YOUR GOAL — Lines below that include the word "Monday" should each be copied.

SUPPLIED DATA —
§ §
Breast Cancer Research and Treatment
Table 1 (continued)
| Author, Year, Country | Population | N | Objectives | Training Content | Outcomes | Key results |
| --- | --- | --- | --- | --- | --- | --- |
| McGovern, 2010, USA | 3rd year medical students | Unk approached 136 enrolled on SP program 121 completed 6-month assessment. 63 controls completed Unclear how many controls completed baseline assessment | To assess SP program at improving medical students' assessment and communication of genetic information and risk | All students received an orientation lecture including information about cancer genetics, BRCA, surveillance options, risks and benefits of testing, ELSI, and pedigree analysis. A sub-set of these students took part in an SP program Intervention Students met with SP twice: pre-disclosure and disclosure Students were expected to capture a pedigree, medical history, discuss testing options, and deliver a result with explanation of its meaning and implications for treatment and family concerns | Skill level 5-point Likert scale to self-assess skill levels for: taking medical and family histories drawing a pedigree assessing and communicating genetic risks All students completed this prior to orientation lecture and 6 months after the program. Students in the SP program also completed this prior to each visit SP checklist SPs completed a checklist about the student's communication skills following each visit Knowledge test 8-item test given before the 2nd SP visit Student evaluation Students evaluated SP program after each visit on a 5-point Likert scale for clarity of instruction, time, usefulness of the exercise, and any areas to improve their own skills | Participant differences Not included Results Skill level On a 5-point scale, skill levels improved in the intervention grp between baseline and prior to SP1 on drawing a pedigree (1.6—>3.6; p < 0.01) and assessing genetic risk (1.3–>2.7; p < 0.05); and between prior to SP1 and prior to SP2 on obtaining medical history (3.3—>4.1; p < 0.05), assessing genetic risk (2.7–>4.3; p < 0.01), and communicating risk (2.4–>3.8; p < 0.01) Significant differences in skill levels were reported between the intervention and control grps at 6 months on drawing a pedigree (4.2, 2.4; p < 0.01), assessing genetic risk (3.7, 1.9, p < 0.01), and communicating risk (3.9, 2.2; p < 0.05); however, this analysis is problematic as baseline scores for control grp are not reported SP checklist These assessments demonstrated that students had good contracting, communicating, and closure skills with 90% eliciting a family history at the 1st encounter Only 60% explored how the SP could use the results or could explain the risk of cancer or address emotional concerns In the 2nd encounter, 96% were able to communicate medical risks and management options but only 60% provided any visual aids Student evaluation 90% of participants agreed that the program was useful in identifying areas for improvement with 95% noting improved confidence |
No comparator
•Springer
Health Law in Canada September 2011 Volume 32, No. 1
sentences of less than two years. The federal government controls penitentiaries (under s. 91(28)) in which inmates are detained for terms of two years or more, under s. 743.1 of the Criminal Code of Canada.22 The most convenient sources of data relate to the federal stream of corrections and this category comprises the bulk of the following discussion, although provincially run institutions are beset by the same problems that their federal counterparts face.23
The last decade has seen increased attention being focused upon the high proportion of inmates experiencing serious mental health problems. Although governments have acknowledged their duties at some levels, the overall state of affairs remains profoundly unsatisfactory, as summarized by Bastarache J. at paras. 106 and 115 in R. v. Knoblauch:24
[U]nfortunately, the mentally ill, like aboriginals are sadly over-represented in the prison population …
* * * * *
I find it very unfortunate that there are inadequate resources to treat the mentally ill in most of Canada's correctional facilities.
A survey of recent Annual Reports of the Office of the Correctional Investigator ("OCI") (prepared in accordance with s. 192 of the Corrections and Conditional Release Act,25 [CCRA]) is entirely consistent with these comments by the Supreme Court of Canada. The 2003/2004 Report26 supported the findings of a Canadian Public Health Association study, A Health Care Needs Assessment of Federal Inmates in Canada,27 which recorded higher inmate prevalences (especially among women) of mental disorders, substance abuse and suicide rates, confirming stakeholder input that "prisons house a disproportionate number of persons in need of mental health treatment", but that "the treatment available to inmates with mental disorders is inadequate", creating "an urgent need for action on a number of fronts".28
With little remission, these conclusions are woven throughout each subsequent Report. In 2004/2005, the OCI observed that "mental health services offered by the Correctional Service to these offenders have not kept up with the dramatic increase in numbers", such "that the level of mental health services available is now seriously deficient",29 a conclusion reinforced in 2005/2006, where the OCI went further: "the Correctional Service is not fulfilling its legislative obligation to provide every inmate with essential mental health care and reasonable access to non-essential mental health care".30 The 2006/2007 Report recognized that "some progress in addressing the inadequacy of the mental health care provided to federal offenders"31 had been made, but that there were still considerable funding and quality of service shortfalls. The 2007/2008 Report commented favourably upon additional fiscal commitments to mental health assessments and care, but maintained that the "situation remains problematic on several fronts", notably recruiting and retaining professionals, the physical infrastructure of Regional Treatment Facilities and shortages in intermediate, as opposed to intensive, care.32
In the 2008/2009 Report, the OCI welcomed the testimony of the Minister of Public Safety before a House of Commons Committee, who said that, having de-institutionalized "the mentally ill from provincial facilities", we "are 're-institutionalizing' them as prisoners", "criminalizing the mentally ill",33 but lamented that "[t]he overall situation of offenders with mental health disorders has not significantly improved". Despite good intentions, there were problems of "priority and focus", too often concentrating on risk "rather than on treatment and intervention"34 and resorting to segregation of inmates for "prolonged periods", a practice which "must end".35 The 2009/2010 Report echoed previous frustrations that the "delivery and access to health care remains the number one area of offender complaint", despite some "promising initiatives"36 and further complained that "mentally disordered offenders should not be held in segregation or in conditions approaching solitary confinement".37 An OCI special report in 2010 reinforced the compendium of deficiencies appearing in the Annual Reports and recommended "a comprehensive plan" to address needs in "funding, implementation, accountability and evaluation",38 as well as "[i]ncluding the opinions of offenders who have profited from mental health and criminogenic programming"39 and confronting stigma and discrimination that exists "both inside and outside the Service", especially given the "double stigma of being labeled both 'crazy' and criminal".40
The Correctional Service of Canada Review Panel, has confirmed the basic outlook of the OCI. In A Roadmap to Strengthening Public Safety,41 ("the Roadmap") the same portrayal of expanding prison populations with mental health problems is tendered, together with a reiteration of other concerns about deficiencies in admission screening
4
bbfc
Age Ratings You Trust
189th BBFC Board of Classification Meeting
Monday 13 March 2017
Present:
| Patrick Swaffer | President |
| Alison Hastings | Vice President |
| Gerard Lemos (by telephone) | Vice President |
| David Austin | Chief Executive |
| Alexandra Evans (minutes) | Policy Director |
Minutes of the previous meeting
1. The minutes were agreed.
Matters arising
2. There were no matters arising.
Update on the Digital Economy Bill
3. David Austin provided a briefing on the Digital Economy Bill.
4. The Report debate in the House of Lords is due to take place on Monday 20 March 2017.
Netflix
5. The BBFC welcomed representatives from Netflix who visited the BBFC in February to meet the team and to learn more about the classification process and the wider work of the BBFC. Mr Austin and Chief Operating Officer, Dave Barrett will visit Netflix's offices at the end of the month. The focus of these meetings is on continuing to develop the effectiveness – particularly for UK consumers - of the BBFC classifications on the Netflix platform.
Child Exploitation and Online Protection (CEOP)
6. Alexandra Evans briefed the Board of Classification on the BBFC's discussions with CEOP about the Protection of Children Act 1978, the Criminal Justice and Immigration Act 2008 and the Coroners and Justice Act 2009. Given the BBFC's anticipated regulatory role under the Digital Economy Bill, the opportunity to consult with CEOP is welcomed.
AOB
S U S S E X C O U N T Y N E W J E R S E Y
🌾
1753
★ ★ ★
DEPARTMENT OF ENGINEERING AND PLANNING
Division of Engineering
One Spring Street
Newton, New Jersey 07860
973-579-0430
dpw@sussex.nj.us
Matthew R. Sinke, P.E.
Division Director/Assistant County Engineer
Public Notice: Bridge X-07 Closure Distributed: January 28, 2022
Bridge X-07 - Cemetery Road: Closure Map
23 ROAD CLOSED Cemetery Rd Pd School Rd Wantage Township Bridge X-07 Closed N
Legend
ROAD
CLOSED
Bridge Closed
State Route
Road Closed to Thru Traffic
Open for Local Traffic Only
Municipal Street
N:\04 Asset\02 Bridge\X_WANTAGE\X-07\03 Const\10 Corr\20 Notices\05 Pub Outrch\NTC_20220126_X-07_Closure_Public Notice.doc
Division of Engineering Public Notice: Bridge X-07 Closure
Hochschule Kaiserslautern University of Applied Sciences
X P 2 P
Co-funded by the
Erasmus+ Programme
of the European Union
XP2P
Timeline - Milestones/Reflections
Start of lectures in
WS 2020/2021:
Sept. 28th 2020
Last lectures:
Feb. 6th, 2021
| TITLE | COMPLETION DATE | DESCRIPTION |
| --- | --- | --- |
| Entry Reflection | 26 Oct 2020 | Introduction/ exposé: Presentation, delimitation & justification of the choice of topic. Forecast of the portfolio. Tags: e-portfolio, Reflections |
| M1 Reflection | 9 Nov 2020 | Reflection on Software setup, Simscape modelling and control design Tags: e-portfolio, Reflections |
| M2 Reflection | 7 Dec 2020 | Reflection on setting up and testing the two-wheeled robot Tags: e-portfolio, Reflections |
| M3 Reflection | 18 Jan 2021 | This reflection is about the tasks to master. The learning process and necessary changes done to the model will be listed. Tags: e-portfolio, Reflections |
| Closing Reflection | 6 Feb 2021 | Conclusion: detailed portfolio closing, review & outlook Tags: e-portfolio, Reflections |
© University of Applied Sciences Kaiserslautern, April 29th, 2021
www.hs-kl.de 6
§ §
RESULT FOR THIS EXERCISE —
Monday 13 March 2017
4. The Report debate in the House of Lords is due to take place on Monday 20 March 2017.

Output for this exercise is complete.